Is Global Education Leaving Young Girls Behind?

Jun 8, 2017 12:04:41 PM Catherine Sylva

Gender equality is a global priority on the road to achieving the Global Education Initiatives. Providing girls with an education helps break the cycle of poverty as educated women are less likely to marry early and against their will; less likely to die in childbirth; more likely to have healthy babies; and most importantly, more likely to send their children to school (UNICEF, 2017).

The end of 2016 attested great progress in education overall. Literacy rates among youth (aged 15 to 24) and adults increased, thanks to the expansion of educational opportunities. Globally, the youth literacy rate increased from 83% to 91% over two decades, while the number of illiterate youth declined from 170 million to 115 million (Children Fund UNICEF, 2016). Girls participation in school sports has even increased at all levels, which indicates the way society has become more accepting and tolerant when it comes to gender parity. However, it is hard to believe that in 2017, more than 493 million girls still can’t read, which explains the reason why two thirds of illiterate adults are women. How come literacy among youth is rising, and young women lag behind?
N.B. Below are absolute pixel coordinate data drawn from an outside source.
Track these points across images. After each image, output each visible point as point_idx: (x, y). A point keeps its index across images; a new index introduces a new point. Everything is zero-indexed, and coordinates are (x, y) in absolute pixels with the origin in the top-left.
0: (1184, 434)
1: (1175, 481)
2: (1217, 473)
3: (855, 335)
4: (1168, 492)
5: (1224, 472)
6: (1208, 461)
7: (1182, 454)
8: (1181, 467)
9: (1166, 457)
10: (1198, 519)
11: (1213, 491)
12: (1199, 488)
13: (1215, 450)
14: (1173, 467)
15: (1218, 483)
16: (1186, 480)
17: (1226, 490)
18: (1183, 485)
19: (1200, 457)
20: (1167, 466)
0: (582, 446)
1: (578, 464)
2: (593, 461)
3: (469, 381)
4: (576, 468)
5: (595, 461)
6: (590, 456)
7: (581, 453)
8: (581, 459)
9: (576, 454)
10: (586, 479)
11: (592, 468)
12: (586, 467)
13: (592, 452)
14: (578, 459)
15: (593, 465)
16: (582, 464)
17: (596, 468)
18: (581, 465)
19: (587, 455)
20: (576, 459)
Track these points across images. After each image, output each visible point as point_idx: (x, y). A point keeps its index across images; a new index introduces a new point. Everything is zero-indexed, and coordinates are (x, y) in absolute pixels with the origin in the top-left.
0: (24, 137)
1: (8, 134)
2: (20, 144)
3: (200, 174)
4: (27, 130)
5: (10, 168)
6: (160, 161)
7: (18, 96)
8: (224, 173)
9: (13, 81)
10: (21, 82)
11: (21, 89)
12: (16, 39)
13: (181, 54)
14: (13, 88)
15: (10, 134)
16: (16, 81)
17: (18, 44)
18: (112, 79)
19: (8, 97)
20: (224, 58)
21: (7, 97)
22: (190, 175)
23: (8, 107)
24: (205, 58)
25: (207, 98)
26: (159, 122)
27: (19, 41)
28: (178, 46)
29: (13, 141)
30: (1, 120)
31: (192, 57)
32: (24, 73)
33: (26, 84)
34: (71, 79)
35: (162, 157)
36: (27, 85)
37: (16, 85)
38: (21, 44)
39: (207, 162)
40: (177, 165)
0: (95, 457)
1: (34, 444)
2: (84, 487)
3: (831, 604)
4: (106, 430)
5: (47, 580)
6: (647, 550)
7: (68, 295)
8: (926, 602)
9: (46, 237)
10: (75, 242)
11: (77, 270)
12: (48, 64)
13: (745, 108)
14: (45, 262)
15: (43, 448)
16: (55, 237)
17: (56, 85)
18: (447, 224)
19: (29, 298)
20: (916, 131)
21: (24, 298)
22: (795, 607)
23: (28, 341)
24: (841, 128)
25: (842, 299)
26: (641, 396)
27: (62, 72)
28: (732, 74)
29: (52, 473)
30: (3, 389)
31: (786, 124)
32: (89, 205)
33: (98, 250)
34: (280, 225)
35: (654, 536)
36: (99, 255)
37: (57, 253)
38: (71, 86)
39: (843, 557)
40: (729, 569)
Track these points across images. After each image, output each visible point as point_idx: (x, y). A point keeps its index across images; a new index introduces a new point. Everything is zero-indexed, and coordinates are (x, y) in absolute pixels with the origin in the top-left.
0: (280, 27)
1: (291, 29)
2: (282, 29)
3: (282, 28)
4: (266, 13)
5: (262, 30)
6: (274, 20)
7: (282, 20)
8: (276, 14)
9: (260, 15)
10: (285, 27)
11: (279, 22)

It is high time for a change regarding Global Female Education. It is important to empower girls in school by improving their learning systems. The best way to empower girls is via education; however, it will demand even greater attention to social emotional learning and innovation within programmatic approaches in education. It is never too late to learn how to read and write, and quality schooling is mandatory for all. Reaching the unreached through education by creating new methods and learning tools can be considered as an efficient way to give millions of girls a chance. Education is not a privilege, it is a right. The pursuit of happiness is not an advantage, it is a right. When will those two components become universal and accessible for everybody?